Located right on the Penobscot River at the northeast edge of downtown Bangor, the EMMC was a sprawling red brick complex that had clearly grown incrementally over the years. Tom flinched at the familiar smells that wafted over him as he walked in the main entrance. He had spent far too much time in hospitals, both as he grew up and during his time in the military. Tom’s mother had spent the last few years of her life in hospitals and hospices in northern Maine as she battled cancer and Tom had always dreaded having to visit her – watching her slowly waste away, the antiseptic smells and scuffed linoleum in the hallways, the careworn nurses, and the seemingly endless moans of people in pain. His time in military hospitals had only added to his hospital aversion. When an IED blew up his Humvee during his second tour in Iraq, Tom had escaped with only a concussion, ruptured eardrum, and leg burns and lacerations. But he saw too many much more serious injuries among his fellow war wounded patients to ever be able to erase them from his dreams.
Passing the nurse’s station on Underwood’s third floor ward, Tom noticed a large man in a rumpled dark suit sitting in a chair halfway down the hallway.
“Must be one of Nigel’s bodyguards,” he thought, approaching the man.
As he got closer he realized the bod
yguard was fast asleep, his chin resting on his chest and a “Guns & Ammo” magazine open on his lap. Deciding against waking up the dozing guard – no point antagonizing the man, Tom quietly slipped past him, opened the door to Underwood’s room and entered. Nigel was watching TV, his head wrapped in bandages and his elevated right leg encased in a bright green fiberglass cast.
Nigel looked startled and let out a weak bleat as Tom entered the room. Dropping the TV remote, he tried to grab the nurse call button to summon help. Taking several quick steps, Tom moved the call button out of reach and with a friendly smile, introduced himself.
“Don’t be concerned Mr.
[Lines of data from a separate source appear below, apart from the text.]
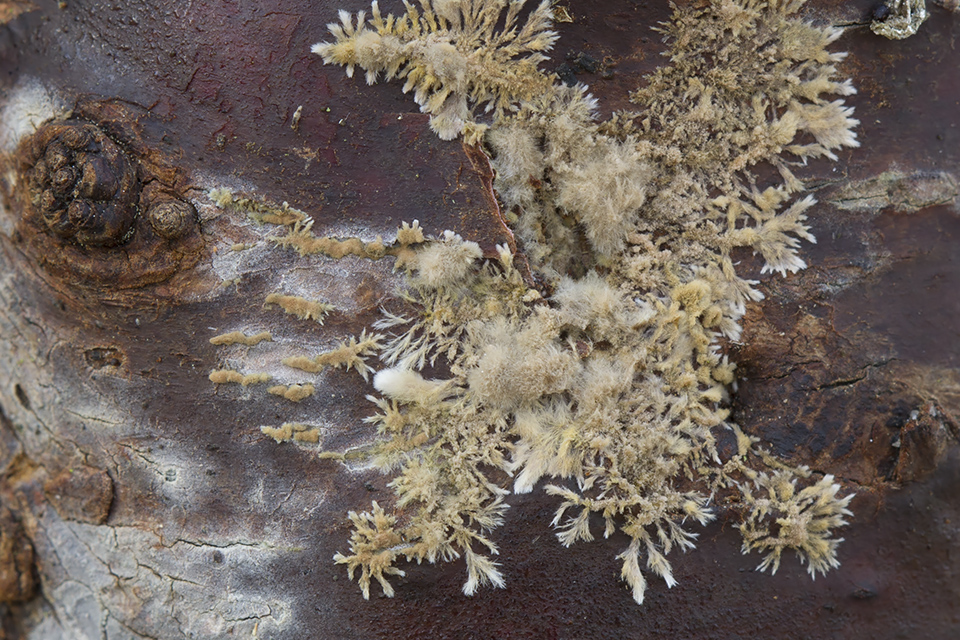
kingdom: Fungi
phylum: Ascomycota
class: Sordariomycetes
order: Xylariales
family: Hypoxylaceae
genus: Hypoxylon
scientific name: Hypoxylon howeanum
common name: halvkugleformet kulbær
Underwood, I’m not a threat. My name’s Tom Richard. I’m with the Maine State Police, and I’d like to talk to you for a few minutes. It won’t take long, and then you can get back to your TV show.”
Taking out his state police identification, Tom held it up close in front of Nigel’s face. Underwood, displaying a remarkable spectrum of yellow to red to purple bruises down the right side of his head, stared back at Tom with an addled expression.
“You can’t be in here. Get out.”
“It’s OK Nigel. The doctors say it’s OK. And your guard is still right outside the door.”
Tom decided it was better to not further alarm the patient by mentioning that the guard in the hallway was fast asleep and drooling.
“How are you feeling Nigel? Have they told you when you’ll be released?”
Underwood gazed back at Tom but said nothing. Tom tried again.
“Do you remember anything about the crash?”
Still no response from Underwood, who shifted his gaze to the door, silently urging it to open and for someone to rescue him.
“Apparently, Nigel, someone removed the buoy that marked the rock you crashed into. We’re thinking they tried to kill you, and that they almost succeeded. Any idea who would want to harm you?”